Wales Gene Park, embedded within the School of Medicine at Cardiff University, provides DNA sequencing facilities for cancer and rare genetic disease researchers.
“Cancer research colleagues may be interested, for example, in sequencing the DNA of a tumour and comparing it with the individual’s blood DNA to identify aberrant mutations, or rare genetic disease researchers might be interested in particular mutations within particular genes,” says Data Strategy and IT Infrastructure Lead Kevin Ashelford.
“We also look at the expression of those genes. We each have a whole portfolio of genes that are switched on and off to be expressed at different levels within each of our cells. By profiling that expression, we can assist colleagues in exploring different diseases,” he says.
This research raises challenges due to the amounts of data involved. When an individual’s DNA is sequenced it produces vast files full of ‘sequence reads’, or DNA fragments, which need to be interpreted by comparing them to the reference genome – the human genome which was mapped in 2003.

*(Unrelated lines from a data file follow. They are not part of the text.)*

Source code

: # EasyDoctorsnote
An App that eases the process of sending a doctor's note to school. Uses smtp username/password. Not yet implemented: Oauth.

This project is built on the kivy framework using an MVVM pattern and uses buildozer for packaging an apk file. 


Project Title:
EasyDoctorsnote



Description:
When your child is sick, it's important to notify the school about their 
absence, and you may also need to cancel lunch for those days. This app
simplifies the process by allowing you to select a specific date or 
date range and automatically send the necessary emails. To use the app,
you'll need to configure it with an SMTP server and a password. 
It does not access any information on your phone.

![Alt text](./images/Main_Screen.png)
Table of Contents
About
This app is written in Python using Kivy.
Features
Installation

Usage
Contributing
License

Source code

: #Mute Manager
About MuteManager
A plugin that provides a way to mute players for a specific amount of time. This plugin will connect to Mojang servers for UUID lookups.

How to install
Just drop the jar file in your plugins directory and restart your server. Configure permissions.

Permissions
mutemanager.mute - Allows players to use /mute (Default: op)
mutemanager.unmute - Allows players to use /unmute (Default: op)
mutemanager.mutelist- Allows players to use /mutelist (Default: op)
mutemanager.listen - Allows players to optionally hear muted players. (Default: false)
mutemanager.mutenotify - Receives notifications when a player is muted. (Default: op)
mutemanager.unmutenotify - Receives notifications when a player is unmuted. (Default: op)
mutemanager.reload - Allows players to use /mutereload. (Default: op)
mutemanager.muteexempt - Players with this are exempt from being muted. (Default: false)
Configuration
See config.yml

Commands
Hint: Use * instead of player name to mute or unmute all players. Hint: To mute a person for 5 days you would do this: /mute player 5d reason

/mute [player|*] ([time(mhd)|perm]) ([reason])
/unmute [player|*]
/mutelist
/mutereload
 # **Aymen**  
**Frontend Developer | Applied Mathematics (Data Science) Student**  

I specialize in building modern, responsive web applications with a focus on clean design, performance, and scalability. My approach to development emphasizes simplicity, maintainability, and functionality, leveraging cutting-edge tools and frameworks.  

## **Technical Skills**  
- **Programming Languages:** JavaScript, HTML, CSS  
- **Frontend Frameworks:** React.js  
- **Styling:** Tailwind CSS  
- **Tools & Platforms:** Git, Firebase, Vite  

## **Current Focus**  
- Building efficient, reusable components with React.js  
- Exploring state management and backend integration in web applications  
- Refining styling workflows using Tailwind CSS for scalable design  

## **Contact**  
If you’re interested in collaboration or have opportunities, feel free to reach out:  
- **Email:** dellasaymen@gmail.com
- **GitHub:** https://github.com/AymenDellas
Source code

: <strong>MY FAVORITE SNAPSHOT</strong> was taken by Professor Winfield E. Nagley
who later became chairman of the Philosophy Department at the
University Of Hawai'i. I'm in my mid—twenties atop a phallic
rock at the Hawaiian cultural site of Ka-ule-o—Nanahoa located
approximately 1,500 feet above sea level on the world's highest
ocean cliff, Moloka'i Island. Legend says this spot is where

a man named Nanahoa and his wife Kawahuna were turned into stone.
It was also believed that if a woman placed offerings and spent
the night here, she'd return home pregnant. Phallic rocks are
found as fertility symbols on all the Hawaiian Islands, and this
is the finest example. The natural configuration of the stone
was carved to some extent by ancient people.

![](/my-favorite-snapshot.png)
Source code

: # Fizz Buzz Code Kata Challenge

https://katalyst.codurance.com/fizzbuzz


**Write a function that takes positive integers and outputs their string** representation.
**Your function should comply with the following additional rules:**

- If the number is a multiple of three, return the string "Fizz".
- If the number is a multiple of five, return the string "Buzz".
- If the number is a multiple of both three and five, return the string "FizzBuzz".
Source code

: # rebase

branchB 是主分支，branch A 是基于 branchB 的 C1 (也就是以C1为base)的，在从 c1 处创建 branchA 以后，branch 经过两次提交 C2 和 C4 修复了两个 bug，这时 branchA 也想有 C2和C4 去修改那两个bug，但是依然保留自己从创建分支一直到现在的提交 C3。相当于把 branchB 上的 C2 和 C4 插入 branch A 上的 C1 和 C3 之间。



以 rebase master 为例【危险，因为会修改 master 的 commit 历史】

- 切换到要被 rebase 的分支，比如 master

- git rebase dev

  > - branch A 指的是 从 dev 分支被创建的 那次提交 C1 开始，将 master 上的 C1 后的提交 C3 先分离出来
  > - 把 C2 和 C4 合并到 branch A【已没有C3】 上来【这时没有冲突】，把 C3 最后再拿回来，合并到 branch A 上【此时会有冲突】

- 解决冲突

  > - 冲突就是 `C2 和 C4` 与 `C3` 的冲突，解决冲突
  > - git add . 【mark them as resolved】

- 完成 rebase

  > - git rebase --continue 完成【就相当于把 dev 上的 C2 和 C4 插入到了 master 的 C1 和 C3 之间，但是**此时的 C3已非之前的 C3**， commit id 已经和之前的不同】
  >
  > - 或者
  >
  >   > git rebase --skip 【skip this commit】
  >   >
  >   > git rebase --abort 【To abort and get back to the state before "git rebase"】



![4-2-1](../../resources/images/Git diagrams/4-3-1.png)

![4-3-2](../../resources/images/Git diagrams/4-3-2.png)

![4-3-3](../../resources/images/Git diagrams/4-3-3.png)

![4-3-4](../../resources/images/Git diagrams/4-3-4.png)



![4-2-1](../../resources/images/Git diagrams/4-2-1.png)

“That requires sufficient computer processing power and memory to take all of those reads and map them, to produce a resulting alignment that we can then examine further. Once we have done that, we need to interpret the genome that we have put together, and then we need to visualise it. So there are various stages where the compute power and storage capability of Supercomputing Wales are required,” Ashelford says.
“At Wales Gene Park we do have staff who are familiar with this technology and so we worked with Supercomputing Wales to develop our own separate partition on the system, dedicated to our requirements. It’s a collaboration, really. They provide the essential IT engineering system administration skillsets and we bring the data science skills needed to run the software,” says Ashelford.

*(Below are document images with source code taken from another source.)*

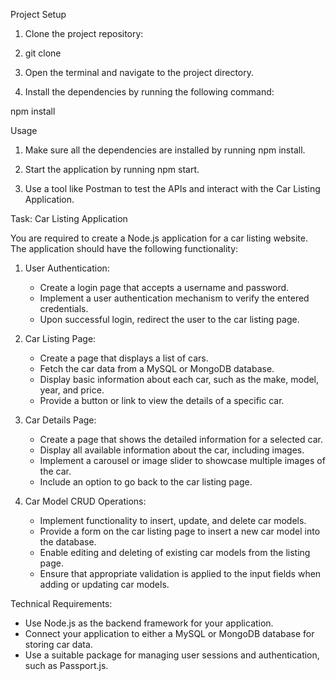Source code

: 
Project Setup
1. Clone the project repository:

2. git clone <repository-url>
3. Open the terminal and navigate to the project directory.

4. Install the dependencies by running the following command:

npm install


Usage
1. Make sure all the dependencies are installed by running npm install.

2. Start the application by running npm start.

3. Use a tool like Postman to test the APIs and interact with the Car Listing Application.





Task: Car Listing Application

You are required to create a Node.js application for a car listing website. The application should have the following functionality:

1. User Authentication:
   - Create a login page that accepts a username and password.
   - Implement a user authentication mechanism to verify the entered credentials.
   - Upon successful login, redirect the user to the car listing page.

2. Car Listing Page:
   - Create a page that displays a list of cars.
   - Fetch the car data from a MySQL or MongoDB database.
   - Display basic information about each car, such as the make, model, year, and price.
   - Provide a button or link to view the details of a specific car.

3. Car Details Page:
   - Create a page that shows the detailed information for a selected car.
   - Display all available information about the car, including images.
   - Implement a carousel or image slider to showcase multiple images of the car.
   - Include an option to go back to the car listing page.

4. Car Model CRUD Operations:
   - Implement functionality to insert, update, and delete car models.
   - Provide a form on the car listing page to insert a new car model into the database.
   - Enable editing and deleting of existing car models from the listing page.
   - Ensure that appropriate validation is applied to the input fields when adding or updating car models.

Technical Requirements:
- Use Node.js as the backend framework for your application.
- Connect your application to either a MySQL or MongoDB database for storing car data.
- Use a suitable package for managing user sessions and authentication, such as Passport.js.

Supercomputing Wales RSE Research Software Engineer Anna Price has also worked with Wales Gene Park on a natural language processing algorithm that has simplified the task of curating information from research papers.

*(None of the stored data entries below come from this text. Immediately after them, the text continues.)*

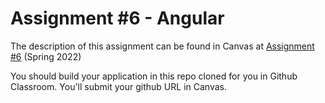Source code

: # Assignment #6 - Angular

The description of this assignment can be found in Canvas at [Assignment #6](https://canvas.harvard.edu/courses/96093/assignments/551420) (Spring 2022)

You should build your application in this repo cloned for you in Github Classroom. You'll submit your github URL in Canvas.
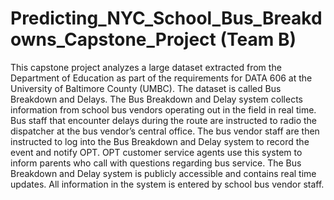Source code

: # Predicting_NYC_School_Bus_Breakdowns_Capstone_Project (Team B)
This capstone project analyzes a large dataset extracted from the Department of Education as part of the requirements for DATA 606 at the University of Baltimore County (UMBC). The dataset is called Bus Breakdown and Delays. The Bus Breakdown and Delay system collects information from school bus vendors operating out in the field in real time. Bus staff that encounter delays during the route are instructed to radio the dispatcher at the bus vendor’s central office. The bus vendor staff are then instructed to log into the Bus Breakdown and Delay system to record the event and notify OPT. OPT customer service agents use this system to inform parents who call with questions regarding bus service. The Bus Breakdown and Delay system is publicly accessible and contains real time updates. All information in the system is entered by school bus vendor staff.
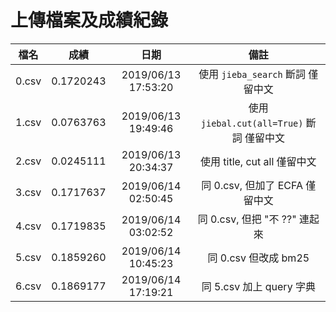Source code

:# 上傳檔案及成績紀錄

| 檔名 | 成績 | 日期 | 備註 |
| :--: | :--: | :--: | :--: |
|0.csv |0.1720243	| 2019/06/13 17:53:20 | 使用 `jieba_search` 斷詞 僅留中文|
|1.csv |0.0763763 | 2019/06/13 19:49:46 | 使用 `jiebal.cut(all=True)` 斷詞 僅留中文|
|2.csv |0.0245111 | 2019/06/13 20:34:37 | 使用 title, cut all 僅留中文|
|3.csv |0.1717637 | 2019/06/14 02:50:45 | 同 0.csv, 但加了 ECFA 僅留中文|
|4.csv |0.1719835 | 2019/06/14 03:02:52 | 同 0.csv, 但把 "不 ??" 連起來|
|5.csv |0.1859260 | 2019/06/14 10:45:23 | 同 0.csv 但改成 bm25 |
|6.csv |0.1869177 | 2019/06/14 17:19:21 | 同 5.csv 加上 query 字典 |
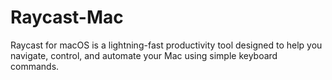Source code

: # Raycast-Mac
Raycast for macOS is a lightning-fast productivity tool designed to help you navigate, control, and automate your Mac using simple keyboard commands.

“A lot of research papers are being generated with details of medically important mutations, and the Human Gene Mutation Database, based here in Cardiff, gathers that information together for clinicians and researchers, providing the largest resource for finding disease-causing mutations in the world. They’ve always done it manually, but there’s a huge amount of papers to go through. So Anna took some natural language processing algorithms and applied them to the problem. Her program identifies those papers that are likely to be of interest, and flags them – so it’s not eliminating the need for a curator, but certainly begins to automate the process.”